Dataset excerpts
--- START ---

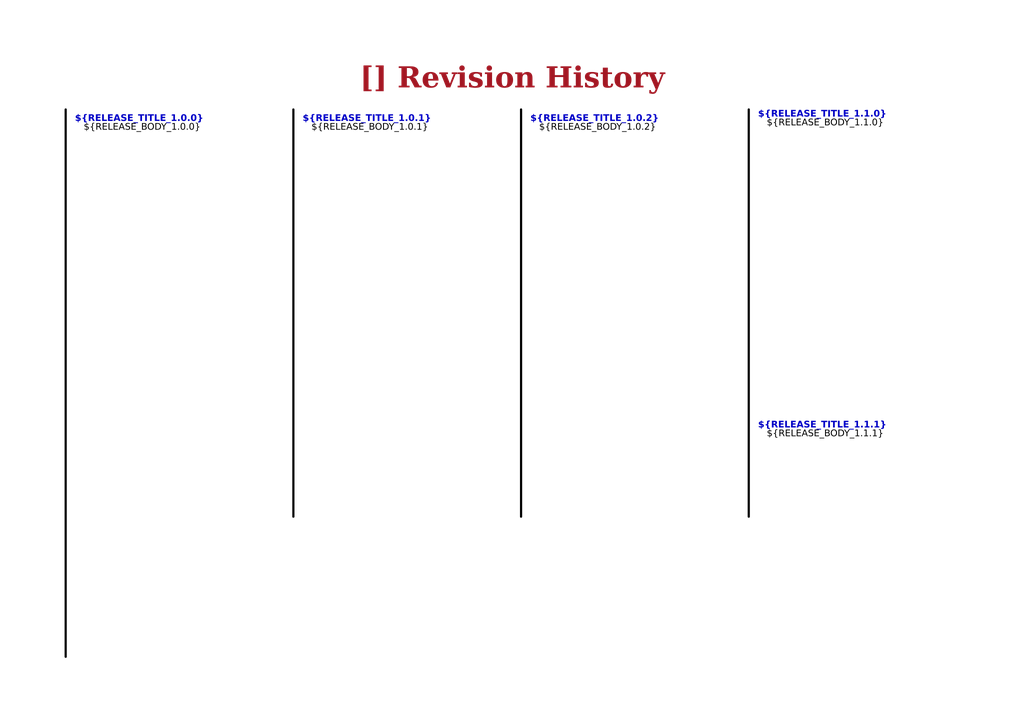
<source format=kicad_sch>
(kicad_sch
	(version 20231120)
	(generator "eeschema")
	(generator_version "8.0")
	(uuid "ea8c4f5e-7a49-4faf-a994-dbc85ed86b0a")
	(paper "A4")
	(title_block
		(title "Revision History")
		(date "2024-01-03")
		(rev "${REVISION}")
		(company "${COMPANY}")
	)
	(lib_symbols)
	(polyline
		(pts
			(xy 85.09 31.75) (xy 85.09 149.86)
		)
		(stroke
			(width 0.635)
			(type default)
			(color 0 0 0 1)
		)
		(uuid "5f29c90a-4bd5-401c-a0f6-a99df09914f4")
	)
	(polyline
		(pts
			(xy 151.13 31.75) (xy 151.13 149.86)
		)
		(stroke
			(width 0.635)
			(type default)
			(color 0 0 0 1)
		)
		(uuid "a6b610d4-f09b-4d6e-ac67-0bb3d0e09fbe")
	)
	(polyline
		(pts
			(xy 19.05 31.75) (xy 19.05 190.5)
		)
		(stroke
			(width 0.635)
			(type default)
			(color 0 0 0 1)
		)
		(uuid "d98bd22a-837a-4b14-b8b1-ecc667696c58")
	)
	(polyline
		(pts
			(xy 217.17 31.75) (xy 217.17 149.86)
		)
		(stroke
			(width 0.635)
			(type default)
			(color 0 0 0 1)
		)
		(uuid "fe21cbb6-f53c-41a1-bc1c-520e82f71f78")
	)
	(text_box "${RELEASE_BODY_1.1.0}"
		(exclude_from_sim no)
		(at 220.98 33.02 0)
		(size 58.42 85.09)
		(stroke
			(width -0.0001)
			(type default)
		)
		(fill
			(type none)
		)
		(effects
			(font
				(face "Arial")
				(size 1.905 1.905)
				(color 0 0 0 1)
			)
			(justify left top)
		)
		(uuid "0c062e2b-2be1-4307-b752-045c211787f4")
	)
	(text_box "[${#}] ${TITLE}"
		(exclude_from_sim no)
		(at 80.01 16.51 0)
		(size 137.16 12.7)
		(stroke
			(width -0.0001)
			(type default)
		)
		(fill
			(type none)
		)
		(effects
			(font
				(face "Times New Roman")
				(size 6 6)
				(thickness 1.2)
				(bold yes)
				(color 162 22 34 1)
			)
		)
		(uuid "20a0a094-ac98-46df-bdac-21d5721f7697")
	)
	(text_box "${RELEASE_BODY_1.0.0}"
		(exclude_from_sim no)
		(at 22.86 34.29 0)
		(size 58.42 149.86)
		(stroke
			(width -0.0001)
			(type default)
		)
		(fill
			(type none)
		)
		(effects
			(font
				(face "Arial")
				(size 1.905 1.905)
				(color 0 0 0 1)
			)
			(justify left top)
		)
		(uuid "212b625e-4169-46f2-a2fc-afc6cbef07cd")
	)
	(text_box "${RELEASE_TITLE_1.0.2}"
		(exclude_from_sim no)
		(at 152.4 31.75 0)
		(size 57.15 7.62)
		(stroke
			(width -0.0001)
			(type default)
		)
		(fill
			(type none)
		)
		(effects
			(font
				(face "Arial")
				(size 1.905 1.905)
				(thickness 0.254)
				(bold yes)
			)
			(justify left top)
		)
		(uuid "61447e65-3862-4ca7-a61e-5d8506cb38bb")
	)
	(text_box "${RELEASE_BODY_1.1.1}"
		(exclude_from_sim no)
		(at 220.98 123.19 0)
		(size 58.42 27.94)
		(stroke
			(width -0.0001)
			(type default)
		)
		(fill
			(type none)
		)
		(effects
			(font
				(face "Arial")
				(size 1.905 1.905)
				(color 0 0 0 1)
			)
			(justify left top)
		)
		(uuid "716541ae-5b9a-47ea-90b1-4a234e4502c5")
	)
	(text_box "${RELEASE_TITLE_1.1.1}"
		(exclude_from_sim no)
		(at 218.44 120.65 0)
		(size 57.15 7.62)
		(stroke
			(width -0.0001)
			(type default)
		)
		(fill
			(type none)
		)
		(effects
			(font
				(face "Arial")
				(size 1.905 1.905)
				(thickness 0.254)
				(bold yes)
			)
			(justify left top)
		)
		(uuid "83804459-d785-46b8-af72-10fc9895a6a5")
	)
	(text_box "${RELEASE_BODY_1.0.2}"
		(exclude_from_sim no)
		(at 154.94 34.29 0)
		(size 58.42 115.57)
		(stroke
			(width -0.0001)
			(type default)
		)
		(fill
			(type none)
		)
		(effects
			(font
				(face "Arial")
				(size 1.905 1.905)
				(color 0 0 0 1)
			)
			(justify left top)
		)
		(uuid "8ad0acb7-8a2e-40a2-87c7-888a93359ccd")
	)
	(text_box "${RELEASE_BODY_1.0.1}"
		(exclude_from_sim no)
		(at 88.9 34.29 0)
		(size 58.42 109.22)
		(stroke
			(width -0.0001)
			(type default)
		)
		(fill
			(type none)
		)
		(effects
			(font
				(face "Arial")
				(size 1.905 1.905)
				(color 0 0 0 1)
			)
			(justify left top)
		)
		(uuid "9af8400a-3034-4071-a364-608020db49d5")
	)
	(text_box "${RELEASE_TITLE_1.0.0}"
		(exclude_from_sim no)
		(at 20.32 31.75 0)
		(size 57.15 7.62)
		(stroke
			(width -0.0001)
			(type default)
		)
		(fill
			(type none)
		)
		(effects
			(font
				(face "Arial")
				(size 1.905 1.905)
				(thickness 0.254)
				(bold yes)
			)
			(justify left top)
		)
		(uuid "d183a6b7-e8a2-46ec-8c3c-ec3041423bc1")
	)
	(text_box "${RELEASE_TITLE_1.0.1}"
		(exclude_from_sim no)
		(at 86.36 31.75 0)
		(size 57.15 7.62)
		(stroke
			(width -0.0001)
			(type default)
		)
		(fill
			(type none)
		)
		(effects
			(font
				(face "Arial")
				(size 1.905 1.905)
				(thickness 0.254)
				(bold yes)
			)
			(justify left top)
		)
		(uuid "ed7f1ff6-56f6-4427-ab7f-2ffe27717c3d")
	)
	(text_box "${RELEASE_TITLE_1.1.0}"
		(exclude_from_sim no)
		(at 218.44 30.48 0)
		(size 57.15 7.62)
		(stroke
			(width -0.0001)
			(type default)
		)
		(fill
			(type none)
		)
		(effects
			(font
				(face "Arial")
				(size 1.905 1.905)
				(thickness 0.254)
				(bold yes)
			)
			(justify left top)
		)
		(uuid "f47af890-f55a-44bf-b54f-b7df3adde008")
	)
)

</source>
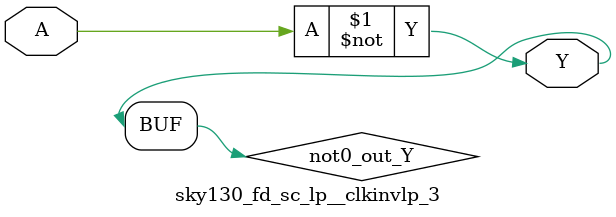
<source format=v>
module sky130_fd_sc_lp__clkinvlp_3 (
    Y,
    A
);
    output Y;
    input  A;
    wire not0_out_Y;
    not not0 (not0_out_Y, A              );
    buf buf0 (Y         , not0_out_Y     );
endmodule
</source>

--- END ---

Every record is to be reproduced exactly, with no pictures included.

<source format=kicad_sch>
(kicad_sch
	(version 20231120)
	(generator "eeschema")
	(generator_version "8.0")
	(uuid "ea8c4f5e-7a49-4faf-a994-dbc85ed86b0a")
	(paper "A4")
	(title_block
		(title "Revision History")
		(date "2024-01-03")
		(rev "${REVISION}")
		(company "${COMPANY}")
	)
	(lib_symbols)
	(polyline
		(pts
			(xy 85.09 31.75) (xy 85.09 149.86)
		)
		(stroke
			(width 0.635)
			(type default)
			(color 0 0 0 1)
		)
		(uuid "5f29c90a-4bd5-401c-a0f6-a99df09914f4")
	)
	(polyline
		(pts
			(xy 151.13 31.75) (xy 151.13 149.86)
		)
		(stroke
			(width 0.635)
			(type default)
			(color 0 0 0 1)
		)
		(uuid "a6b610d4-f09b-4d6e-ac67-0bb3d0e09fbe")
	)
	(polyline
		(pts
			(xy 19.05 31.75) (xy 19.05 190.5)
		)
		(stroke
			(width 0.635)
			(type default)
			(color 0 0 0 1)
		)
		(uuid "d98bd22a-837a-4b14-b8b1-ecc667696c58")
	)
	(polyline
		(pts
			(xy 217.17 31.75) (xy 217.17 149.86)
		)
		(stroke
			(width 0.635)
			(type default)
			(color 0 0 0 1)
		)
		(uuid "fe21cbb6-f53c-41a1-bc1c-520e82f71f78")
	)
	(text_box "${RELEASE_BODY_1.1.0}"
		(exclude_from_sim no)
		(at 220.98 33.02 0)
		(size 58.42 85.09)
		(stroke
			(width -0.0001)
			(type default)
		)
		(fill
			(type none)
		)
		(effects
			(font
				(face "Arial")
				(size 1.905 1.905)
				(color 0 0 0 1)
			)
			(justify left top)
		)
		(uuid "0c062e2b-2be1-4307-b752-045c211787f4")
	)
	(text_box "[${#}] ${TITLE}"
		(exclude_from_sim no)
		(at 80.01 16.51 0)
		(size 137.16 12.7)
		(stroke
			(width -0.0001)
			(type default)
		)
		(fill
			(type none)
		)
		(effects
			(font
				(face "Times New Roman")
				(size 6 6)
				(thickness 1.2)
				(bold yes)
				(color 162 22 34 1)
			)
		)
		(uuid "20a0a094-ac98-46df-bdac-21d5721f7697")
	)
	(text_box "${RELEASE_BODY_1.0.0}"
		(exclude_from_sim no)
		(at 22.86 34.29 0)
		(size 58.42 149.86)
		(stroke
			(width -0.0001)
			(type default)
		)
		(fill
			(type none)
		)
		(effects
			(font
				(face "Arial")
				(size 1.905 1.905)
				(color 0 0 0 1)
			)
			(justify left top)
		)
		(uuid "212b625e-4169-46f2-a2fc-afc6cbef07cd")
	)
	(text_box "${RELEASE_TITLE_1.0.2}"
		(exclude_from_sim no)
		(at 152.4 31.75 0)
		(size 57.15 7.62)
		(stroke
			(width -0.0001)
			(type default)
		)
		(fill
			(type none)
		)
		(effects
			(font
				(face "Arial")
				(size 1.905 1.905)
				(thickness 0.254)
				(bold yes)
			)
			(justify left top)
		)
		(uuid "61447e65-3862-4ca7-a61e-5d8506cb38bb")
	)
	(text_box "${RELEASE_BODY_1.1.1}"
		(exclude_from_sim no)
		(at 220.98 123.19 0)
		(size 58.42 27.94)
		(stroke
			(width -0.0001)
			(type default)
		)
		(fill
			(type none)
		)
		(effects
			(font
				(face "Arial")
				(size 1.905 1.905)
				(color 0 0 0 1)
			)
			(justify left top)
		)
		(uuid "716541ae-5b9a-47ea-90b1-4a234e4502c5")
	)
	(text_box "${RELEASE_TITLE_1.1.1}"
		(exclude_from_sim no)
		(at 218.44 120.65 0)
		(size 57.15 7.62)
		(stroke
			(width -0.0001)
			(type default)
		)
		(fill
			(type none)
		)
		(effects
			(font
				(face "Arial")
				(size 1.905 1.905)
				(thickness 0.254)
				(bold yes)
			)
			(justify left top)
		)
		(uuid "83804459-d785-46b8-af72-10fc9895a6a5")
	)
	(text_box "${RELEASE_BODY_1.0.2}"
		(exclude_from_sim no)
		(at 154.94 34.29 0)
		(size 58.42 115.57)
		(stroke
			(width -0.0001)
			(type default)
		)
		(fill
			(type none)
		)
		(effects
			(font
				(face "Arial")
				(size 1.905 1.905)
				(color 0 0 0 1)
			)
			(justify left top)
		)
		(uuid "8ad0acb7-8a2e-40a2-87c7-888a93359ccd")
	)
	(text_box "${RELEASE_BODY_1.0.1}"
		(exclude_from_sim no)
		(at 88.9 34.29 0)
		(size 58.42 109.22)
		(stroke
			(width -0.0001)
			(type default)
		)
		(fill
			(type none)
		)
		(effects
			(font
				(face "Arial")
				(size 1.905 1.905)
				(color 0 0 0 1)
			)
			(justify left top)
		)
		(uuid "9af8400a-3034-4071-a364-608020db49d5")
	)
	(text_box "${RELEASE_TITLE_1.0.0}"
		(exclude_from_sim no)
		(at 20.32 31.75 0)
		(size 57.15 7.62)
		(stroke
			(width -0.0001)
			(type default)
		)
		(fill
			(type none)
		)
		(effects
			(font
				(face "Arial")
				(size 1.905 1.905)
				(thickness 0.254)
				(bold yes)
			)
			(justify left top)
		)
		(uuid "d183a6b7-e8a2-46ec-8c3c-ec3041423bc1")
	)
	(text_box "${RELEASE_TITLE_1.0.1}"
		(exclude_from_sim no)
		(at 86.36 31.75 0)
		(size 57.15 7.62)
		(stroke
			(width -0.0001)
			(type default)
		)
		(fill
			(type none)
		)
		(effects
			(font
				(face "Arial")
				(size 1.905 1.905)
				(thickness 0.254)
				(bold yes)
			)
			(justify left top)
		)
		(uuid "ed7f1ff6-56f6-4427-ab7f-2ffe27717c3d")
	)
	(text_box "${RELEASE_TITLE_1.1.0}"
		(exclude_from_sim no)
		(at 218.44 30.48 0)
		(size 57.15 7.62)
		(stroke
			(width -0.0001)
			(type default)
		)
		(fill
			(type none)
		)
		(effects
			(font
				(face "Arial")
				(size 1.905 1.905)
				(thickness 0.254)
				(bold yes)
			)
			(justify left top)
		)
		(uuid "f47af890-f55a-44bf-b54f-b7df3adde008")
	)
)

</source>
<source format=v>
module sky130_fd_sc_lp__clkinvlp_3 (
    Y,
    A
);
    output Y;
    input  A;
    wire not0_out_Y;
    not not0 (not0_out_Y, A              );
    buf buf0 (Y         , not0_out_Y     );
endmodule
</source>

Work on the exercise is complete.